### EXERCISE REQUIREMENTS
Print back each record unchanged, without pictures.

### EXERCISE MATERIAL
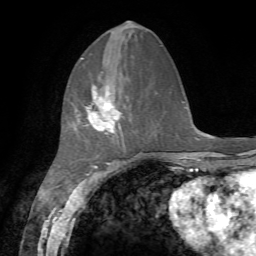
Breast MRI, one axial slice; slice 22 of 72 in the series (ordered by position); cropped to one breast; dynamic contrast-enhanced series, time point 2 of 7 at this slice position (early post-contrast); 1.5 T; TE 4.2 ms, TR 8.7 ms; 256 × 256 image matrix, field of view 180 × 180 mm. Female patient.
Outlined on this slice (semi-automatic segmentation, software-assisted and operator-edited):
- enhancing-tissue mask used for the functional tumour volume (all voxels passing the contrast-enhancement thresholds inside the analysis volume; usually the tumour): bounding box <84,85,122,134> (left, top, right, bottom; pixels)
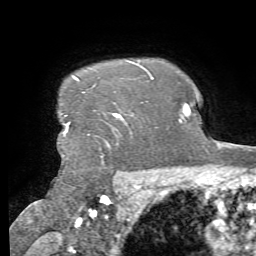
Breast MRI, one axial slice; position 60 of 72 along the scan axis; cropped to one breast; dynamic contrast-enhanced series, time point 2 of 7 at this slice position (early post-contrast); 1.5 T; TE 4.3 ms, TR 8.7 ms; 2.2 mm slice thickness; 256 × 256 image matrix. Female patient.
Structures marked on this image (semi-automatically segmented with operator editing):
- enhancing-tissue mask used for the functional tumour volume (all voxels passing the contrast-enhancement thresholds inside the analysis volume; usually the tumour): bounding box (x1, y1, x2, y2) in pixels: (63, 76, 121, 135)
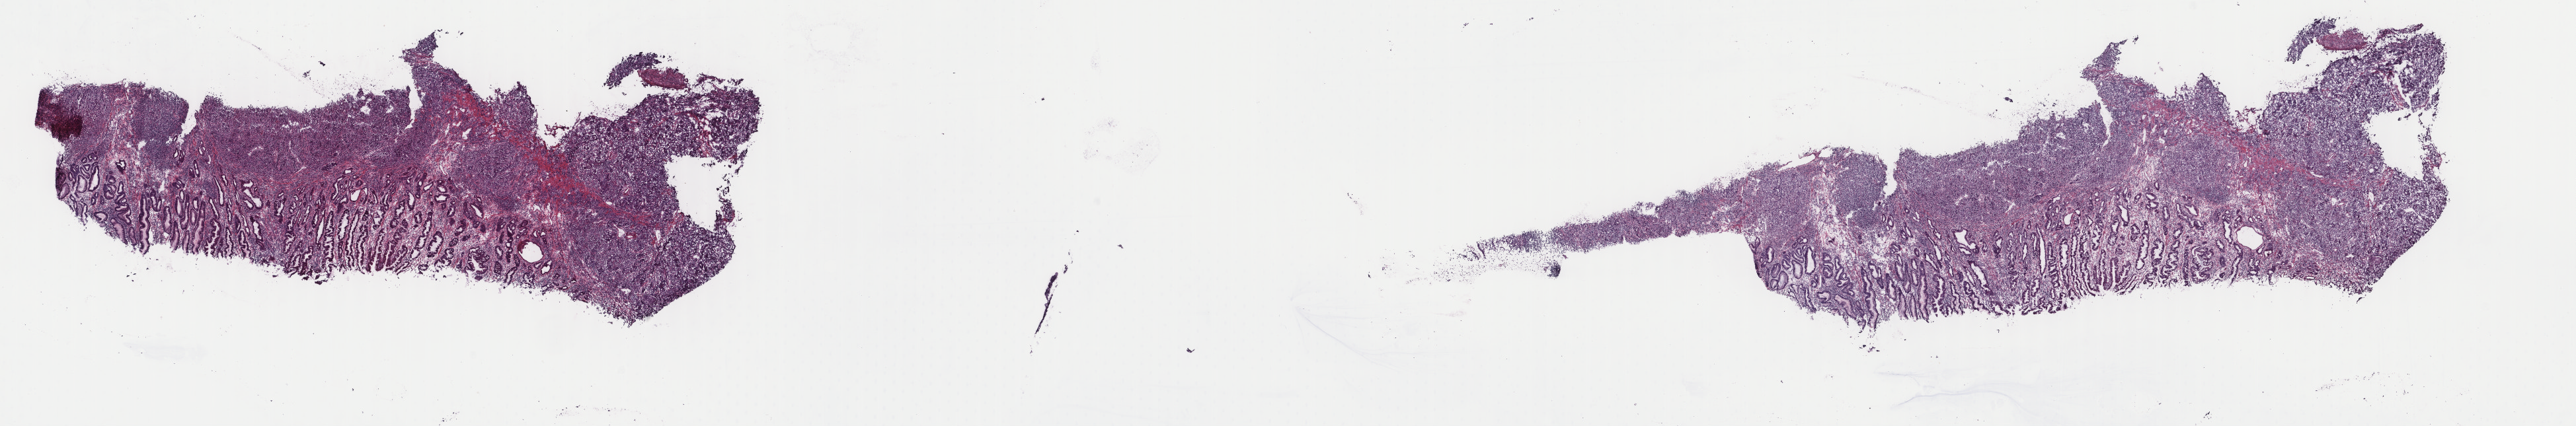
Whole-slide histology image, Hematoxylin and eosin (H&E) stained — a low-resolution overview of the entire scanned area, about 30.9 x 5.1 mm. Frozen section from the top of the tissue portion. Stomach, primary tumour sample. Female, age 53 years at initial diagnosis. Histologic grade: G3 (poorly differentiated). Slide review estimates, as recorded: tumour cells 60%, tumour nuclei 75%, normal cells 40%, stromal cells 0%, necrosis 0%. Infiltration values recorded for this section: lymphocyte infiltration 3%, monocyte infiltration 0%, neutrophil infiltration 0%.
* TNM: T2 N2 M0
* diagnosis: Tubular adenocarcinoma
* AJCC pathologic stage: IIB
* lymph nodes positive (case pathology): 4 of 21 examined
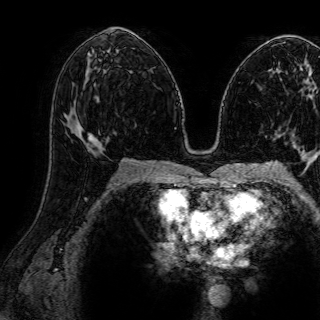
Breast MRI (dynamic contrast-enhanced), one axial slice; position 42 of 72 along the scan axis; cropped to one breast; dynamic contrast-enhanced series, time point 2 of 7 at this slice position (early post-contrast); 1.5 T; TE 2.6 ms, TR 5.2 ms; 2.5 mm slice thickness; 320 × 320 image matrix. Female patient.
Outlined on this slice (semi-automatic segmentation, software-assisted and operator-edited):
- enhancing-tissue mask used for the functional tumour volume (all voxels passing the contrast-enhancement thresholds inside the analysis volume; usually the tumour): bounding box (x1, y1, x2, y2) in pixels: (74, 133, 77, 135)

### YOUR SOLUTION
Breast MRI, one axial slice; slice 22 of 72 in the series (ordered by position); cropped to one breast; dynamic contrast-enhanced series, time point 2 of 7 at this slice position (early post-contrast); 1.5 T; TE 4.2 ms, TR 8.7 ms; 256 × 256 image matrix, field of view 180 × 180 mm. Female patient.
Outlined on this slice (semi-automatic segmentation, software-assisted and operator-edited):
- enhancing-tissue mask used for the functional tumour volume (all voxels passing the contrast-enhancement thresholds inside the analysis volume; usually the tumour): bounding box <84,85,122,134> (left, top, right, bottom; pixels)
Breast MRI, one axial slice; position 60 of 72 along the scan axis; cropped to one breast; dynamic contrast-enhanced series, time point 2 of 7 at this slice position (early post-contrast); 1.5 T; TE 4.3 ms, TR 8.7 ms; 2.2 mm slice thickness; 256 × 256 image matrix. Female patient.
Structures marked on this image (semi-automatically segmented with operator editing):
- enhancing-tissue mask used for the functional tumour volume (all voxels passing the contrast-enhancement thresholds inside the analysis volume; usually the tumour): bounding box (x1, y1, x2, y2) in pixels: (63, 76, 121, 135)
Whole-slide histology image, Hematoxylin and eosin (H&E) stained — a low-resolution overview of the entire scanned area, about 30.9 x 5.1 mm. Frozen section from the top of the tissue portion. Stomach, primary tumour sample. Female, age 53 years at initial diagnosis. Histologic grade: G3 (poorly differentiated). Slide review estimates, as recorded: tumour cells 60%, tumour nuclei 75%, normal cells 40%, stromal cells 0%, necrosis 0%. Infiltration values recorded for this section: lymphocyte infiltration 3%, monocyte infiltration 0%, neutrophil infiltration 0%.
* TNM: T2 N2 M0
* diagnosis: Tubular adenocarcinoma
* AJCC pathologic stage: IIB
* lymph nodes positive (case pathology): 4 of 21 examined
Breast MRI (dynamic contrast-enhanced), one axial slice; position 42 of 72 along the scan axis; cropped to one breast; dynamic contrast-enhanced series, time point 2 of 7 at this slice position (early post-contrast); 1.5 T; TE 2.6 ms, TR 5.2 ms; 2.5 mm slice thickness; 320 × 320 image matrix. Female patient.
Outlined on this slice (semi-automatic segmentation, software-assisted and operator-edited):
- enhancing-tissue mask used for the functional tumour volume (all voxels passing the contrast-enhancement thresholds inside the analysis volume; usually the tumour): bounding box (x1, y1, x2, y2) in pixels: (74, 133, 77, 135)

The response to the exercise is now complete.